Author: Oluwatobi Owoeye,”A Geometric-Feature-Driven Machine Learning Framework for Predicting Optimal Packing of Irregular Convex Shapes” Handsonlabs Software Academy Initial Paper release
Abstract:
This paper presents a novel machine learning framework for predicting the optimal spatial arrangement of irregular convex shapes a problem inspired by the packing of seasonal decor such as Christmas trees. We generate a dataset of 200 distinct geometric configurations via an iterative simulation-based optimizer, each characterized by 13 engineered features describing spatial distribution, density, angular orientation, and inter-object distances. Using a rigorous data-splitting strategy (train/validation/test/holdout), we compare multiple regression models and identify Gradient Boosting as the best-performing predictor, achieving an R² of 0.999 on training data and generalizing robustly to unseen data (holdout R² = 0.995). Notably, generalization gaps remain small (≤0.014), and no overfitting is detected.
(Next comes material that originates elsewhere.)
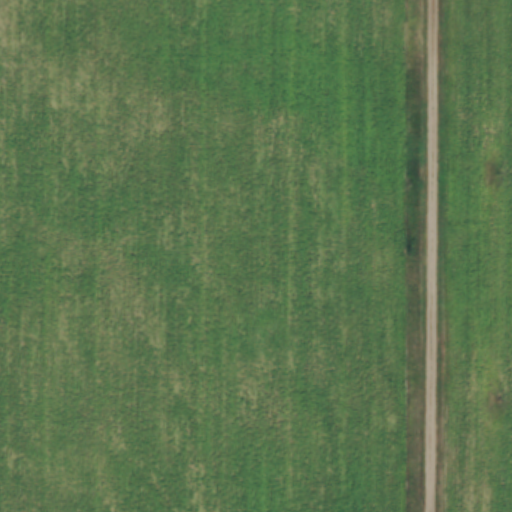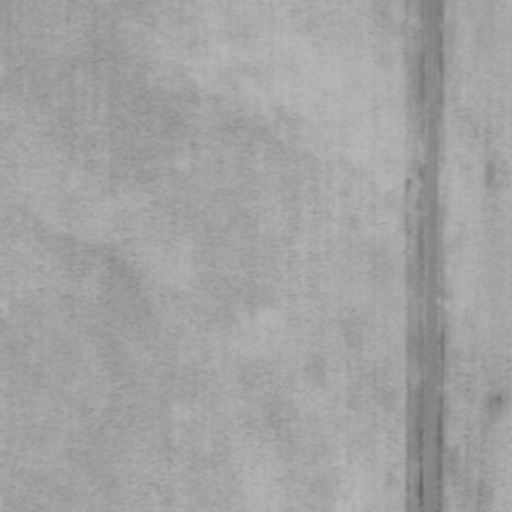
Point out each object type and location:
road: (434, 256)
The model accurately estimates the normalized convex hull area with a mean absolute error as low as 0.046 on training samples. This work demonstrates that high-level geometric descriptors can be leveraged by ML models to reliably predict packing efficiency, offering a scalable surrogate for costly combinatorial optimization in spatial design and logistics.
Keywords: Geometric feature engineering, packing optimization, convex hull, Gradient Boosting, regression model, generalization analysis, surrogate modeling, spatial machine learning.